*Text segment*.
To date, there is not a clear understanding of the pathogenesis of MA. MA is associated with, and probably caused by, friction and scratching with fingernails or implements such as towels or brushes. The amyloid deposits, which are keratinocyte derived, are restricted to the upper dermis in MA.
Lesions of MA are hyperpigmented, and this is the chief characteristic of the condition. Most often MA involves the upper back and arms. Sometimes there is a visible rippled pattern to the skin, similar to the "sea floor-like" rippling of lichen amyloidosis (LA), although it is generally far more subtle in appearance and may be absent in up to 50% of cases. Therefore, to a large extent, the distinction between MA and LA is simply a matter of the amount, appearance, and location of the deposition. In fact, up to 25% of patients with primary cutaneous amyloidosis have "biphasic amyloidosis," which has been described as coexisting lesions of MA and LA in the same individual.
MA may be asymptomatic, or the lesions may be pruritic. Asian patients are predisposed to MA, and the condition usually begins in adulthood. Like LA, MA may be associated with multiple endocrine neoplasia type 2A (MEN 2A).
E85.9 – Amyloidosis, unspecified
111032003 – Macular cutaneous amyloidosis
- Notalgia paresthetica (NP) – This condition is identified by a persistent itching sensation of the upper back, usually over one or both scapulae or in the interscapular area. Most cases of NP, even in entirely normal individuals, are thought to have a neurogenic origin. There are usually no primary skin lesions, but changes secondary to persistent rubbing and scratching may lead to hyperpigmentation, excoriation, lichenification, and MA. NP scratching leads to cutaneous deposition of keratin-derived amyloid in some chronic cases. Itch caused by NP may be the underlying trigger for the rubbing and scratching associated with MA.

*Exercise instructions*. Carry on the text on macular amyloidosis from the point where it stops. The listing comes from a separate source.

*Dataset extract*.
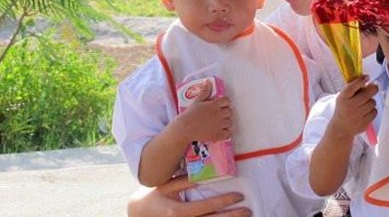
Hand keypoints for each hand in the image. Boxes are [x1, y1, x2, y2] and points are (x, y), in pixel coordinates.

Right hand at [127, 176, 250, 216]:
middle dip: (231, 216)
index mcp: (179, 212)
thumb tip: (203, 177)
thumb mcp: (166, 188)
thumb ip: (184, 183)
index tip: (238, 196)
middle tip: (248, 210)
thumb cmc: (153, 198)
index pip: (206, 206)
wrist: (138, 216)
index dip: (224, 201)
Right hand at [175, 81, 232, 142]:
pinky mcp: (218, 135)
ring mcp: (219, 125)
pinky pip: (228, 133)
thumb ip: (205, 92)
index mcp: (214, 104)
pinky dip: (226, 133)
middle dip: (225, 113)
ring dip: (226, 123)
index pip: (227, 101)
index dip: (224, 103)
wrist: (184, 129)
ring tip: (218, 124)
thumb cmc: (190, 114)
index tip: (219, 106)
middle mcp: (219, 114)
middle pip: (230, 111)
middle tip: (218, 115)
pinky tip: (220, 132)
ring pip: (230, 122)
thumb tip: (208, 82)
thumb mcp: (197, 101)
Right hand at [328, 76, 377, 139]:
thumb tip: (368, 78)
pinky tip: (366, 111)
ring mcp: (357, 115)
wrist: (341, 126)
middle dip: (373, 88)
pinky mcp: (364, 123)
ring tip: (365, 103)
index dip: (360, 80)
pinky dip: (372, 110)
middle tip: (374, 87)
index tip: (366, 77)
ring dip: (371, 101)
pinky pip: (374, 112)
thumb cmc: (344, 107)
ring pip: (372, 102)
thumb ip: (353, 87)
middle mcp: (350, 106)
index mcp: (343, 97)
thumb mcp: (344, 96)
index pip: (352, 86)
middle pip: (367, 94)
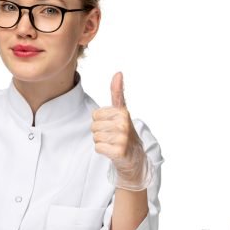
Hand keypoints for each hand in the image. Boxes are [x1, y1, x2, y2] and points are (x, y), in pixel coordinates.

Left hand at [91, 72, 150, 189]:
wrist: (135, 157)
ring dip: (101, 141)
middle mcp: (124, 123)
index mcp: (123, 112)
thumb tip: (118, 72)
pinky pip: (98, 147)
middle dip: (99, 131)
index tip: (110, 118)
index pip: (96, 113)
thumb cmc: (124, 131)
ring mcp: (122, 137)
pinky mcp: (119, 150)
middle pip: (93, 126)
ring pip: (95, 137)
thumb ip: (118, 93)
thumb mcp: (122, 111)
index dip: (99, 119)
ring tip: (113, 142)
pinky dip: (102, 150)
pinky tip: (112, 150)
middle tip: (112, 135)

*Answer to this task*.
- Post-inflammatory hyperpigmentation – Any preceding inflammatory condition may lead to pigment dropout from the dermoepidermal junction and hyperpigmented skin, but postinflammatory hyperpigmentation lacks amyloid accumulation in the papillary dermis.
- Atrophic lichen planus – In this condition, there is atrophy with skin wrinkling and also an interface process with pigmentary incontinence, but frank amyloid is not deposited in the papillary dermis.
- Drug-induced pigmentation – This is generally more extensive and symmetric than MA and is not associated with amyloid deposition.
- Erythema dyschromicum perstans – This is an interface process without amyloid deposition that is most common in persons of Latino ancestry; some believe it is simply a subtle or burned-out variant of lichen planus in Latino patients.
- Phototoxic contact dermatitis – This condition, caused by the interaction of phototoxic materials in plants, fruits, and flowers, assumes bizarre and sharply circumscribed patterns on the skin that suggest an exogenous source.
- Tinea versicolor – In darker skin types, tinea versicolor may produce hypopigmented but also hyperpigmented skin, but it does not result in the deposition of any amyloid, and the yeast and short hyphae of tinea versicolor are easily identified in a potassium hydroxide (KOH) preparation from the skin.